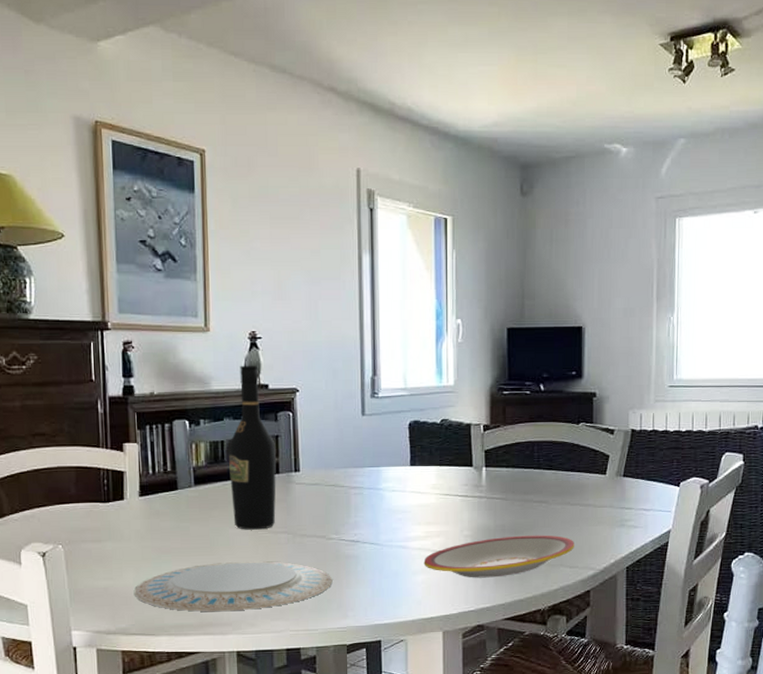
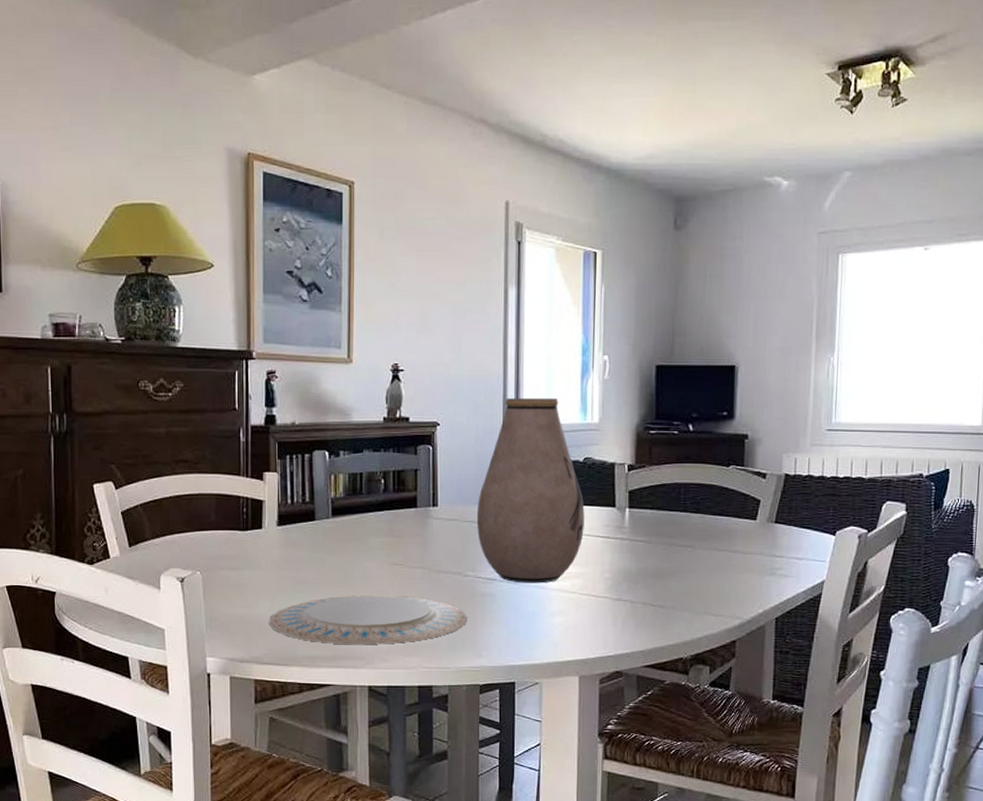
wine bottle: present [229,365,276,530] -> none [367,397,414,564]
vase: none [338,361,443,544] -> present [476,397,585,583]
plate: present [423,535,574,578] -> none [561,580,721,623]

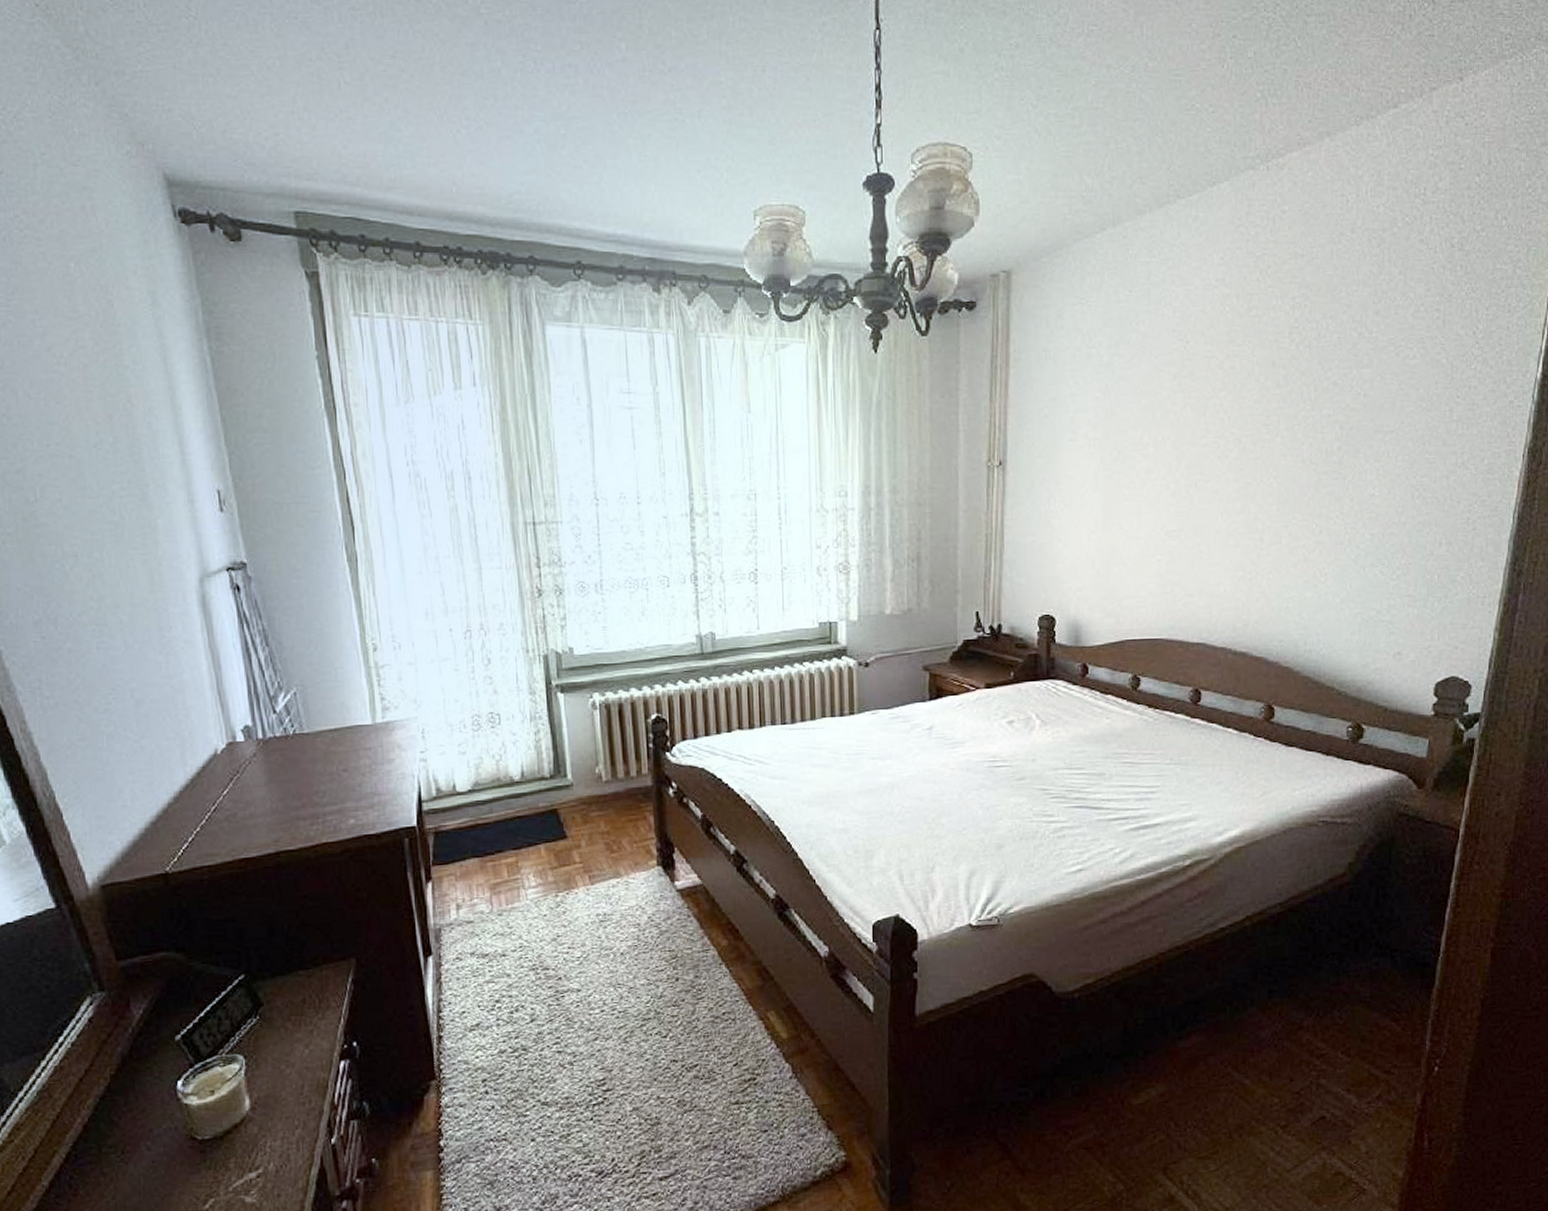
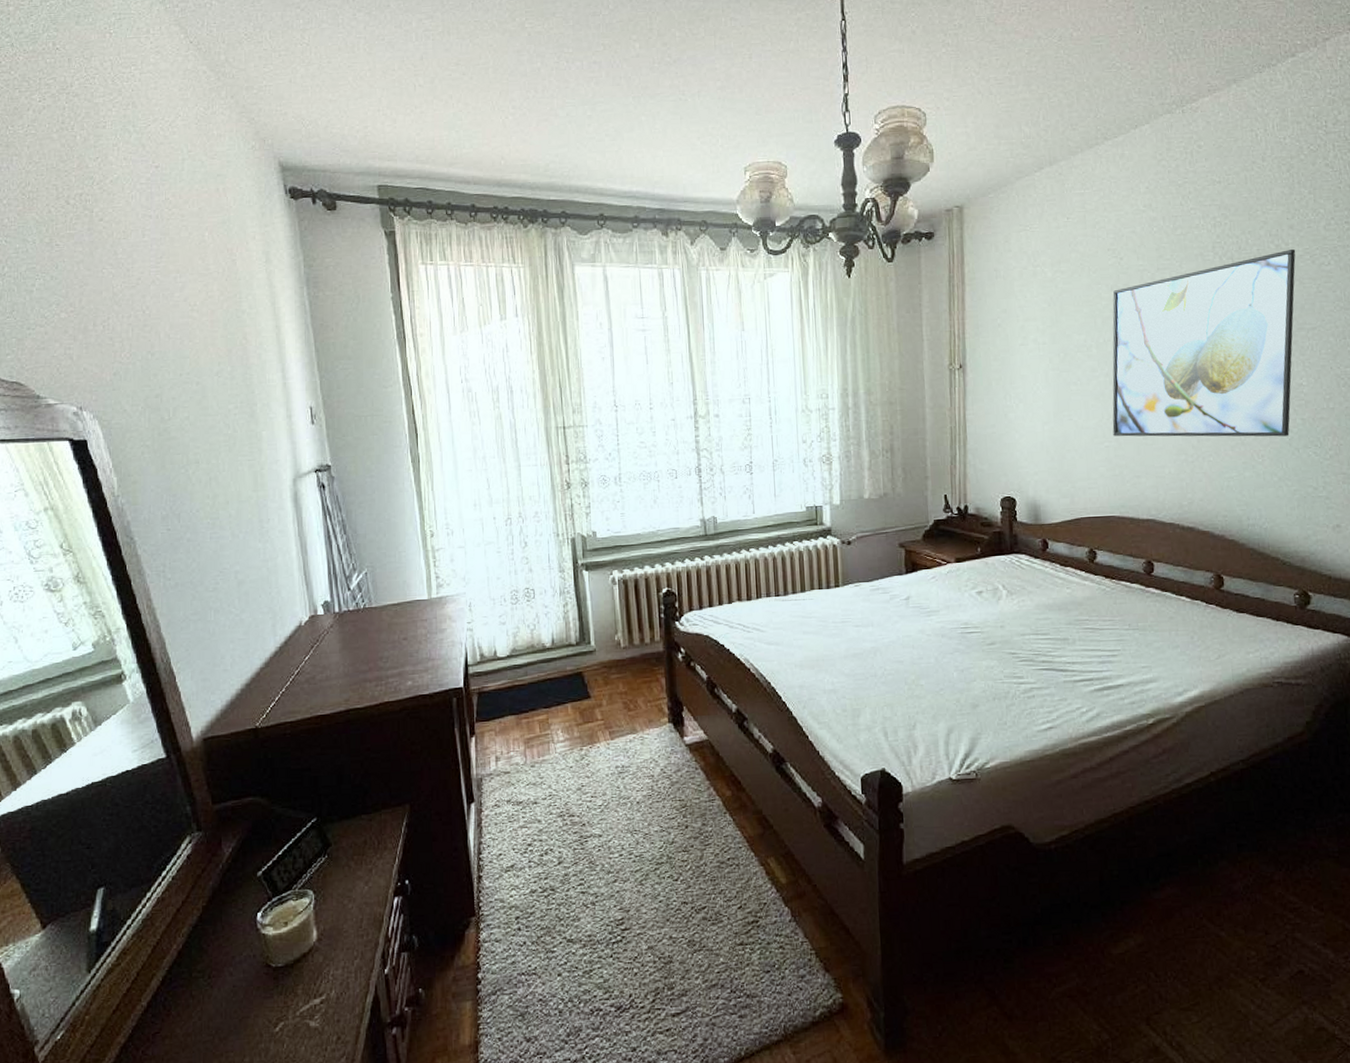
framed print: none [1166,339,1380,553] -> present [1112,249,1296,437]

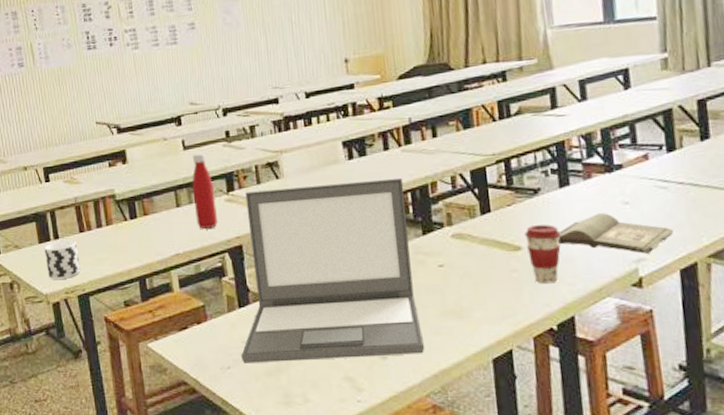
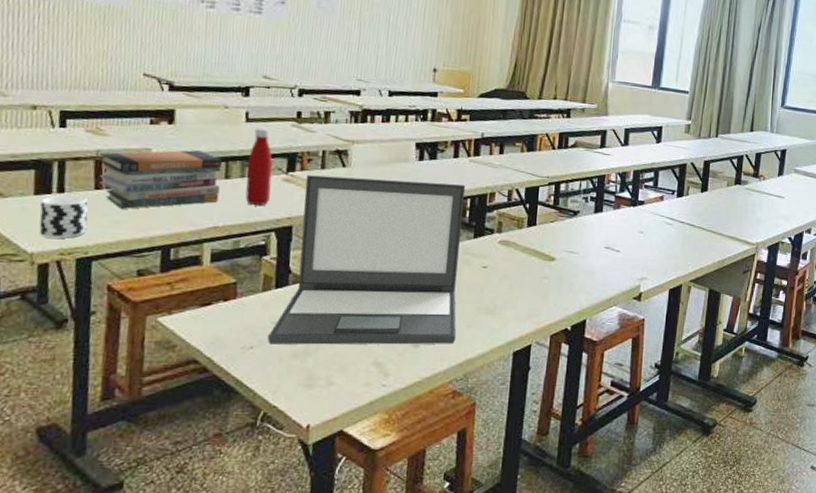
book stack: none [78,184,175,247] -> present [99,150,222,209]
coffee cup: present [524,224,561,284] -> none [559,241,588,291]
hardback book: present [558,213,673,254] -> none [585,238,670,274]

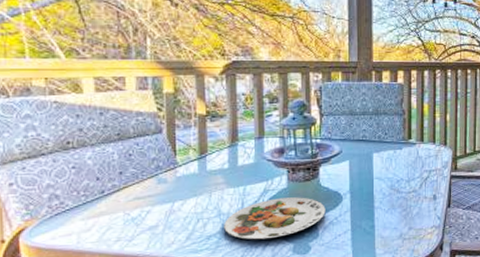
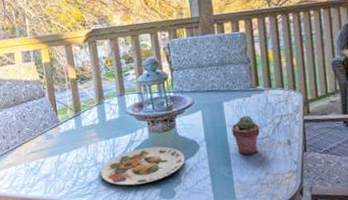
potted succulent: none [379,168,408,209] -> present [231,115,260,155]

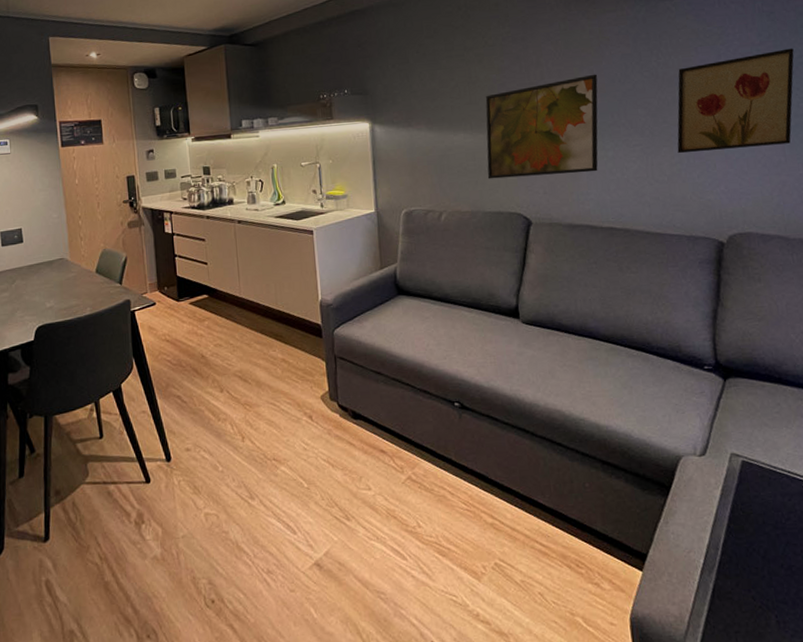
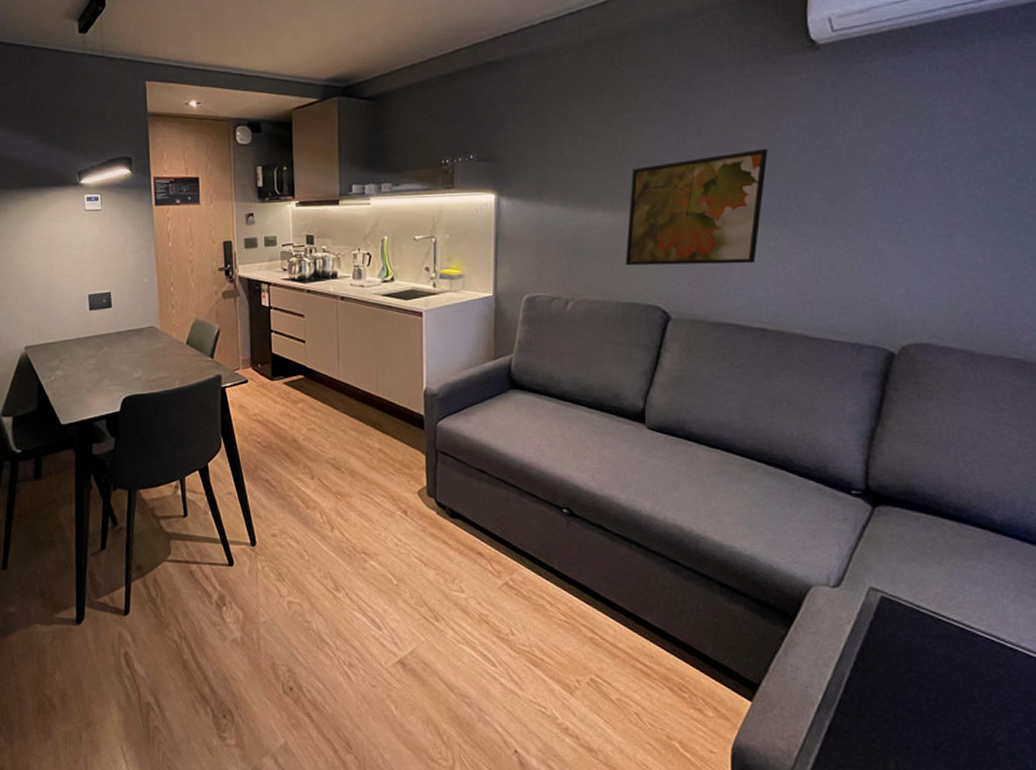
wall art: present [677,48,794,153] -> none [853,126,1015,246]

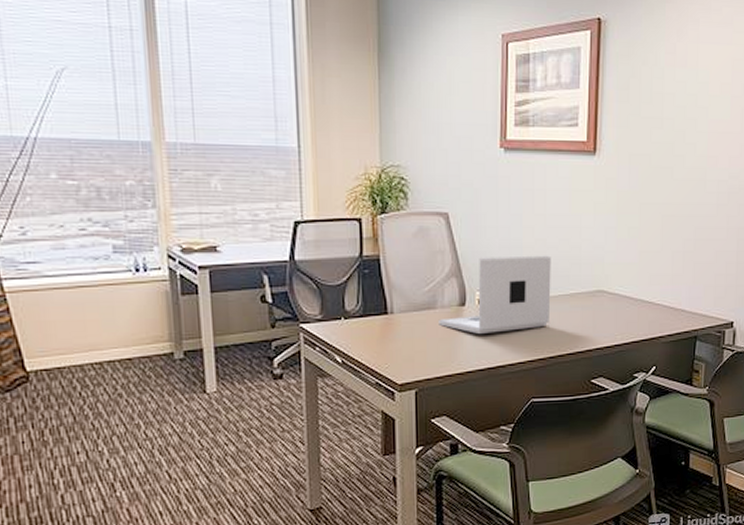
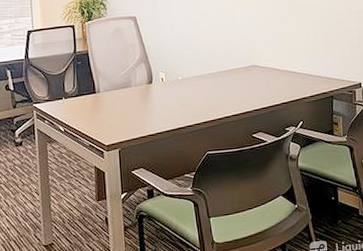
laptop: present [438,255,551,334] -> none [133,42,216,104]

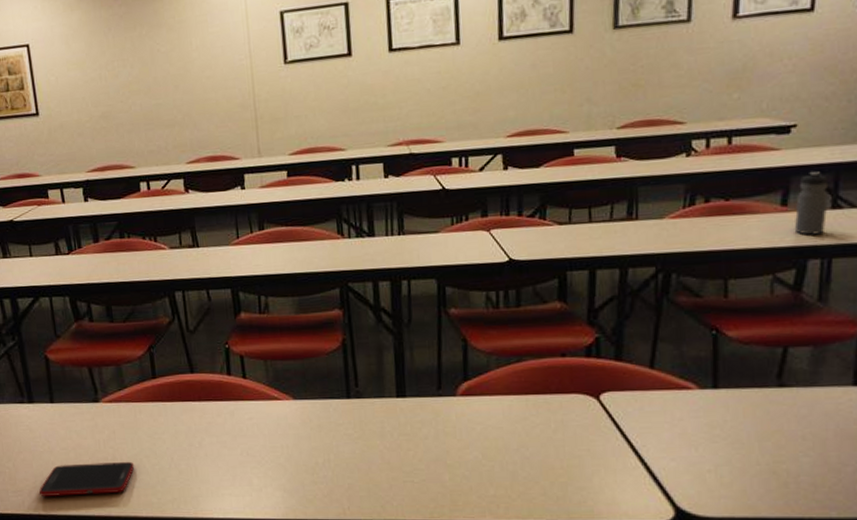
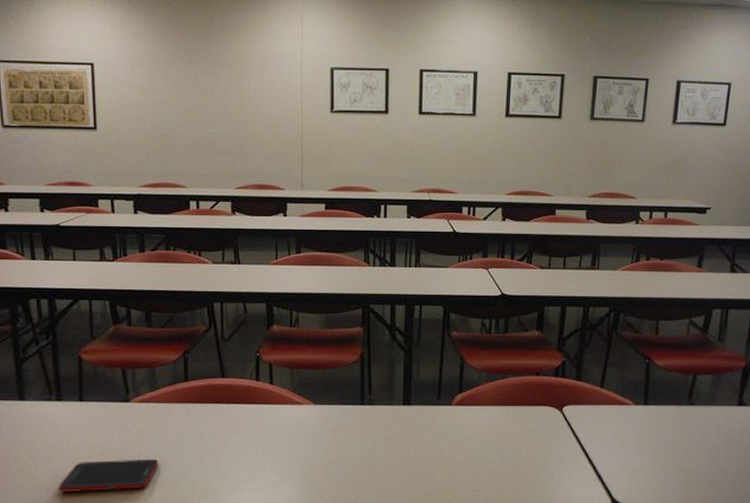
water bottle: present [794,172,829,235] -> none [705,244,729,291]

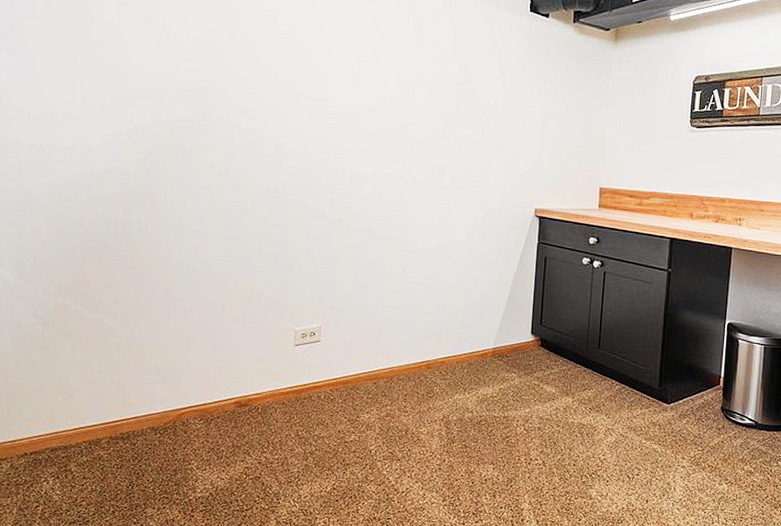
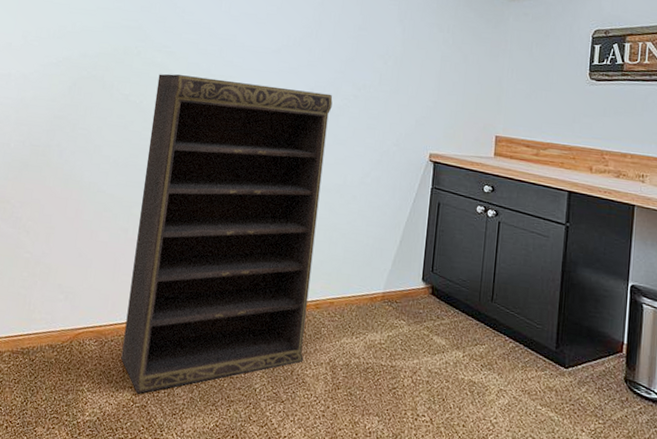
bookshelf: none [229,139,434,467] -> present [121,74,333,394]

================

» Assignment
Look through the listing, and copy each line that contains the word "bottle".

» Written solution
wine bottle: present [229,365,276,530] -> none [367,397,414,564]
water bottle: present [794,172,829,235] -> none [705,244,729,291]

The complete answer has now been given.